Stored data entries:
────

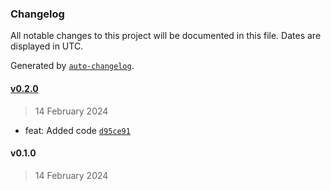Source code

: ### Changelog

All notable changes to this project will be documented in this file. Dates are displayed in UTC.

Generated by [`auto-changelog`](https://github.com/CookPete/auto-changelog).

#### [v0.2.0](https://github.com/iliubinskii/react-native-misc/compare/v0.1.0...v0.2.0)

> 14 February 2024

- feat: Added code [`d95ce91`](https://github.com/iliubinskii/react-native-misc/commit/d95ce91e7544e25247fb785b1f4f9d42af109534)

#### v0.1.0

> 14 February 2024
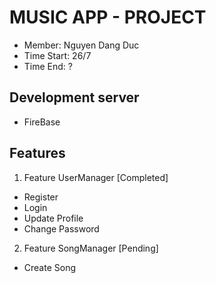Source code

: # MUSIC APP - PROJECT
- Member: Nguyen Dang Duc
- Time Start: 26/7
- Time End: ?

## Development server
- FireBase
## Features
1. Feature UserManager [Completed]
- Register
- Login
- Update Profile
- Change Password

2. Feature SongManager [Pending]
- Create Song


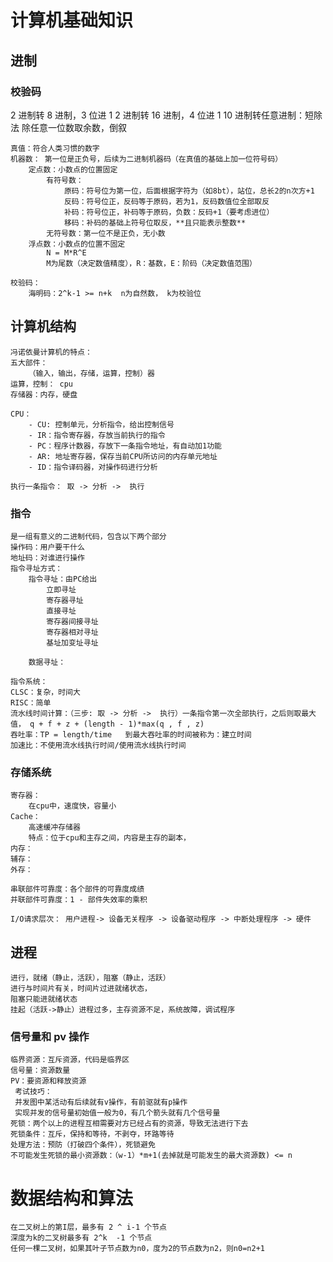 # 计算机基础知识

## 进制

### 校验码

2 进制转 8 进制，3 位进 1
2 进制转 16 进制，4 位进 1
10 进制转任意进制：短除法
除任意一位数取余数，倒叙

    真值：符合人类习惯的数字
    机器数： 第一位是正负号，后续为二进制机器码（在真值的基础上加一位符号码）
        定点数：小数点的位置固定
            有符号数：
                原码：符号位为第一位，后面根据字符为（如8bt），站位，总长2的n次方+1
                反码：符号位正，反码等于原码，若为1，反码数值位全部取反
                补码：符号位正，补码等于原码，负数：反码+1（要考虑进位）
                移码：补码的基础上符号位取反，**且只能表示整数**
            无符号数：第一位不是正负，无小数
        浮点数：小数点的位置不固定
            N = M*R^E
            M为尾数（决定数值精度），R：基数，E：阶码（决定数值范围）

    校验码：
        海明码：2^k-1 >= n+k  n为自然数， k为校验位

## 计算机结构

    冯诺依曼计算机的特点：
    五大部件：
        （输入，输出，存储，运算，控制）器
    运算，控制： cpu
    存储器：内存，硬盘

    CPU：
        - CU: 控制单元，分析指令，给出控制信号
        - IR：指令寄存器，存放当前执行的指令
        - PC：程序计数器，存放下一条指令地址，有自动加1功能
        - AR: 地址寄存器，保存当前CPU所访问的内存单元地址
        - ID：指令译码器，对操作码进行分析

    执行一条指令： 取 -> 分析 ->  执行

### 指令

    是一组有意义的二进制代码，包含以下两个部分
    操作码：用户要干什么
    地址码：对谁进行操作
    指令寻址方式：
        指令寻址：由PC给出
            立即寻址
            寄存器寻址
            直接寻址
            寄存器间接寻址
            寄存器相对寻址
            基址加变址寻址

        数据寻址：

    指令系统：
    CLSC：复杂，时间大
    RISC：简单
    流水线时间计算：（三步: 取 -> 分析 ->  执行）一条指令第一次全部执行，之后则取最大值， q + f + z + (length - 1)*max(q , f , z)
    吞吐率：TP = length/time   到最大吞吐率的时间被称为：建立时间
    加速比：不使用流水线执行时间/使用流水线执行时间

### 存储系统

    寄存器：
        在cpu中，速度快，容量小
    Cache：
        高速缓冲存储器
        特点：位于cpu和主存之间，内容是主存的副本，
    内存：
    辅存：
    外存：

    串联部件可靠度：各个部件的可靠度成绩
    并联部件可靠度：1 - 部件失效率的乘积

    I/O请求层次： 用户进程-> 设备无关程序 -> 设备驱动程序 -> 中断处理程序 -> 硬件

## 进程

    进行，就绪（静止，活跃），阻塞（静止，活跃）
    进行与时间片有关，时间片过进就绪状态，
    阻塞只能进就绪状态
    挂起（活跃->静止）进程过多，主存资源不足，系统故障，调试程序

### 信号量和 pv 操作

    临界资源：互斥资源，代码是临界区
    信号量：资源数量
    PV：要资源和释放资源
     考试技巧：
     并发图中某活动有后续就有v操作，有前驱就有p操作
     实现并发的信号量初始值一般为0，有几个箭头就有几个信号量
    死锁：两个以上的进程互相需要对方已经占有的资源，导致无法进行下去
    死锁条件：互斥，保持和等待，不剥夺，环路等待
    处理方法：预防（打破四个条件），死锁避免
    不可能发生死锁的最小资源数：（w-1）*m+1(去掉就是可能发生的最大资源数) <= n

# 数据结构和算法

    在二叉树上的第I层，最多有 2 ^ i-1 个节点
    深度为k的二叉树最多有 2^k  -1 个节点
    任何一棵二叉树，如果其叶子节点数为n0，度为2的节点数为n2，则n0=n2+1
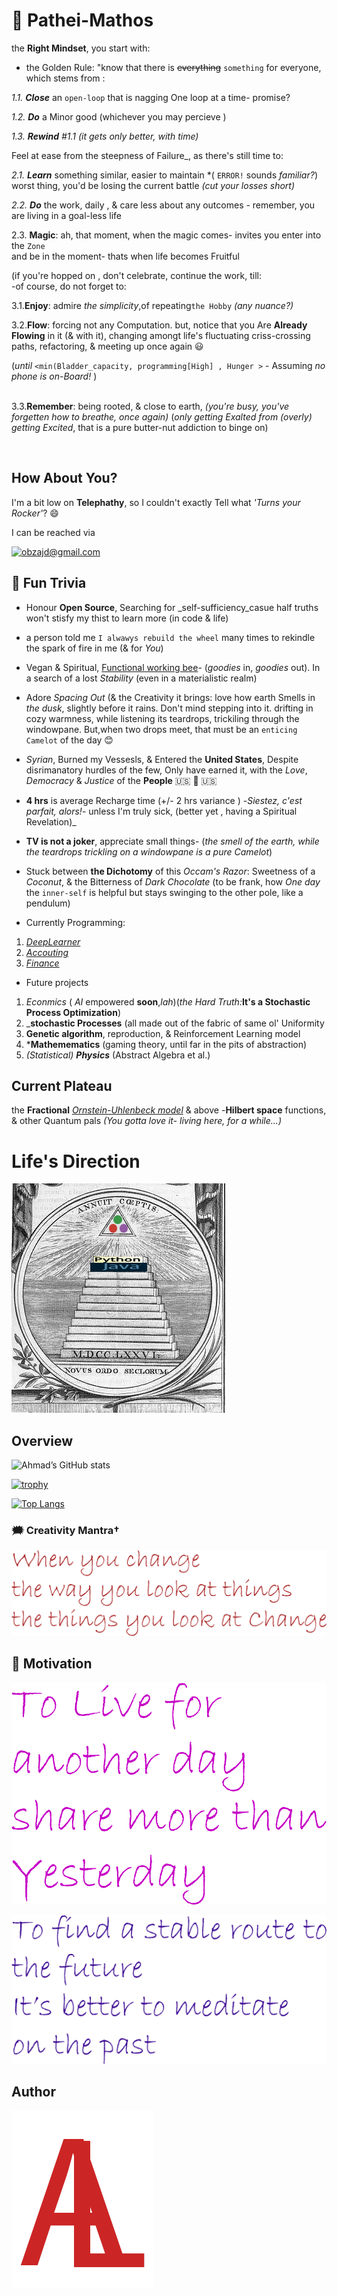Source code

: # 🐉 Pathei-Mathos

the __Right Mindset__, you start with: <br />
- the Golden Rule: "know that there is ~~everything~~ `something` for everyone, which stems from :<br />

*1.1. **Close*** an `open-loop`  that is nagging One loop at a time- promise? <br/>

*1.2. **Do*** a Minor good (whichever you may percieve ) <br/>

_1.3. **Rewind**_ _#1.1_ _(it gets only better, with time)_ <br/>

Feel at ease from the steepness of Failure_, as there's still time to:

_2.1. **Learn**_ something similar, easier to maintain  *( `ERROR!` sounds *familiar?*) worst thing, you'd be losing the current battle _(cut your losses short)_ <br />

_2.2. **Do**_ the work, daily , & care less about any outcomes - remember, you are living in a goal-less life <br />

2.3. **Magic**: ah, that moment, when the magic comes- invites you  enter into the `Zone` <br />
and be in the moment- thats when life becomes Fruitful 

(if you're hopped on , don't celebrate, continue the work, till: <br />
-of course, do not forget to:<br />

3.1.**Enjoy**: admire _the simplicity_,of repeating`the Hobby` *(any nuance?)*<br />

3.2.**Flow**:  forcing not any  Computation. but, notice that you Are **Already Flowing** in it (& with it), 
changing amongt life's  fluctuating criss-crossing paths, refactoring, & meeting up once again 😃 <br />

(*until* `<min(Bladder_capacity, programming[High] , Hunger >` - Assuming *no phone is on-Board!* )<br /> <br />

3.3.**Remember**: being rooted, & close to earth, *(you're busy, you've forgetten how to breathe, once again)*
 (*only getting Exalted from (overly) getting Excited*, that is a pure butter-nut addiction to binge on)<br/>

<br/>
  
## How About You?

I'm a bit low on **Telephathy**, so I couldn't exactly Tell what _'Turns your Rocker'_? 😄

I can be reached via

[![obzajd@gmail.com](https://img.shields.io/badge/Gmail-D14836?style=for-the-badge&logo=gmail&logoColor=white)](mailto:obzajd@gmail.com)

  
## 🎉 Fun Trivia

- Honour **Open Source**, Searching for _self-sufficiency_casue half truths won't stisfy my thist to learn more 
(in code & life)

-  a person told me `I alwawys rebuild the wheel` many times  to rekindle the spark of fire in me (& for *You*)

- Vegan & Spiritual, [Functional working bee]()- (_goodies_ in, _goodies_ out). In a search of a lost _Stability_ (even in a materialistic realm) 

- Adore _Spacing Out_ (&  the Creativity it brings:
love how earth Smells in _the dusk_, slightly before it rains. Don't mind stepping into it. drifting in cozy warmness, while listening its teardrops, trickiling through the windowpane. But,when two drops meet, that must be an `enticing Camelot` of the day 😊

- _Syrian_, Burned my Vessesls, & Entered the **United States**, Despite disrimanatory hurdles of the few,
Only have earned it,
with the _Love_, _Democracy_ & _Justice_ of the **People**  &#x1F1FA;&#x1F1F8; 🤠 🇺🇸

- **4 hrs** is average Recharge time (+/- 2 hrs variance ) -_Siestez, c'est parfait, alors!_- unless I'm truly sick, (better yet , having a Spiritual Revelation)_

- **TV is not a joker**, appreciate small things-  (_the smell of the earth, while the teardrops trickling on a windowpane is a pure Camelot_)

- Stuck between **the Dichotomy** of this _Occam's Razor_: Sweetness of a _Coconut_, & the Bitterness of _Dark Chocolate_ (to be frank, how *One day* the `inner-self` is helpful but stays swinging to the other pole, like a pendulum)

- Currently Programming: 
1. [*DeepLearner*](https://github.com/adamwillisXanax/DeepLearner)
2. [_Accouting_](https://github.com/adamwillisXanax/Thee-accountant) 
3. [_Finance_](https://github.com/adamwillisXanax/SolvencyPredictor/blob/main/README.md)


- Future projects 
1. _Econmics_ ( _AI_ empowered **soon**,_lah_)(_the Hard Truth:_**It's a Stochastic Process Optimization**)
2. _**stochastic Processes** (all made out of the fabric of same ol' Uniformity
3. **Genetic algorithm**, reproduction, &  Reinforcement Learning model
4. ***Mathemematics** (gaming theory, until far in the pits of abstraction)
5. _(Statistical) **Physics**_ (Abstract Algebra et al.)
## Current Plateau
the **Fractional** [_Ornstein-Uhlenbeck model_](https://scholar.google.com/scholar?hl=en&as_sdt=0%2C9&q=Fractional+Ornstein-Uhlenbeck+model&btnG=)  & above
-**Hilbert space** functions, & other Quantum pals 
_(You gotta love it- living here,  for a while...)_

# Life's Direction

[![newJuliaOrder](Assets/newJuliaOrder.png)](Assets/newJuliaOrder.png)

## Overview
![Ahmad’s GitHub stats](https://github-readme-stats.vercel.app/api?username=adamwillisXanax&show_icons=true&theme)

[![trophy](https://github-profile-trophy.vercel.app/?username=adamwillisXanax)
](https://github-profile-trophy.vercel.app/?username=adamwillisXanax)


[![Top Langs](https://github-readme-stats.vercel.app/api/top-langs/?username=adamwillisXanax&hide=kotlin&layout=compact)](https://github-readme-stats.vercel.app/api/top-langs/?username=adamwillisXanax&hide=kotlin&layout=compact)

### &#x1F5EF; Creativity Mantra†

[![quote1](Assets/quote1.png)](Assets/quote1.png)

## &#x1F31F; Motivation

[![quote2](Assets/quote2.png)](Assets/quote2.png)

[![quote3](Assets/quote3.png)](Assets/quote3.png)

## Author

[![Logo](Assets/logo.png)
](https://github.com/adamwillisXanax/adamwillisXanax)
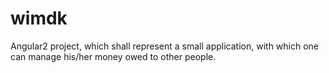 # wimdk

Angular2 project, which shall represent a small application, with
which one can manage his/her money owed to other people.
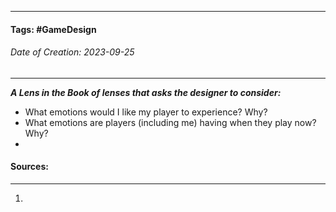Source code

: __________________________________________________________________________
#### **Tags:** #GameDesign 
###### *Date of Creation: 2023-09-25*
__________________________________________________________________________

***A Lens in the Book of lenses that asks the designer to consider:***
- What emotions would I like my player to experience? Why?
- What emotions are players (including me) having when they play now? Why?
- 
#### Sources:
__________________________________________________________________________
1. 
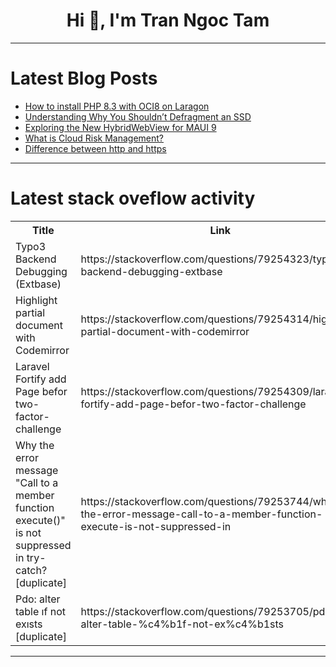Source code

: <h1 align="center">Hi 👋, I'm Tran Ngoc Tam</h1>

---

# Latest Blog Posts 
<!-- BLOG-POST-LIST:START -->
- [How to install PHP 8.3 with OCI8 on Laragon](https://dev.to/syahzul/how-to-install-php-83-with-oci8-on-laragon-3bjg)
- [Understanding Why You Shouldn’t Defragment an SSD](https://dev.to/thenexttech/understanding-why-you-shouldnt-defragment-an-ssd-2me)
- [Exploring the New HybridWebView for MAUI 9](https://dev.to/tmcd054/exploring-the-new-hybridwebview-for-maui-9-25i9)
- [What is Cloud Risk Management?](https://dev.to/shivamchamoli18/what-is-cloud-risk-management-379h)
- [Difference between http and https](https://dev.to/precious_eniola_63a79a597/difference-between-http-and-https-387a)
<!-- BLOG-POST-LIST:END -->

---

# Latest stack oveflow activity
<table>
  <tr><th>Title</th><th>Link</th></tr>
  <!-- STACKOVERFLOW:START --><tr><td>Typo3 Backend Debugging &lpar;Extbase&rpar;</td><td>https://stackoverflow.com/questions/79254323/typo3-backend-debugging-extbase</td></tr><tr><td>Highlight partial document with Codemirror</td><td>https://stackoverflow.com/questions/79254314/highlight-partial-document-with-codemirror</td></tr><tr><td>Laravel Fortify add Page befor two-factor-challenge</td><td>https://stackoverflow.com/questions/79254309/laravel-fortify-add-page-befor-two-factor-challenge</td></tr><tr><td>Why the error message &quot;Call to a member function execute&lpar;&rpar;&quot; is not suppressed in try-catch? [duplicate]</td><td>https://stackoverflow.com/questions/79253744/why-the-error-message-call-to-a-member-function-execute-is-not-suppressed-in</td></tr><tr><td>Pdo: alter table ıf not exısts [duplicate]</td><td>https://stackoverflow.com/questions/79253705/pdo-alter-table-%c4%b1f-not-ex%c4%b1sts</td></tr><!-- STACKOVERFLOW:END -->
</table>

---


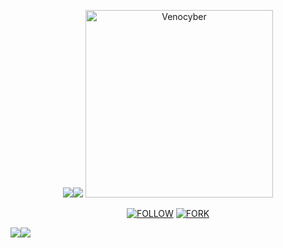 <p align="center">
<a><img src='https://i.imgur.com/LyHic3i.gif'/></a><a><img src='https://i.imgur.com/LyHic3i.gif'/></a>
<a href="https://github.com/Mudasirking95/TeamMSTBOT95">
    <img alt=Venocyber docs" height="300" src="https://files.catbox.moe/71pfke.jpg">
  </a>
</p>
<p align="center">
<a href='https://whatsapp.com/channel/0029VavOG5W4CrfiM7zHWI30' target="_blank"><img alt='FOLLOW' src='https://img.shields.io/badge/-WHATSAPP-green?style=for-the-badge&logo=Whatsapp&logoColor=white'/></a>
<a href='https://github.com/SahilKing71/MUDASIR-TECHNOLOGY/fork' target="_blank"><img alt='FORK' src='https://img.shields.io/badge/-FORK-black?style=for-the-badge&logo=Github&logoColor=white'/></a>
    
<a><img src='https://i.imgur.com/LyHic3i.gif'/></a><a><img src='https://i.imgur.com/LyHic3i.gif'/></a>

────

Problem to solve: What number of lines in the records contain the word "adamwillisXanax"? Answer with that number alone.

Result for this exercise: 8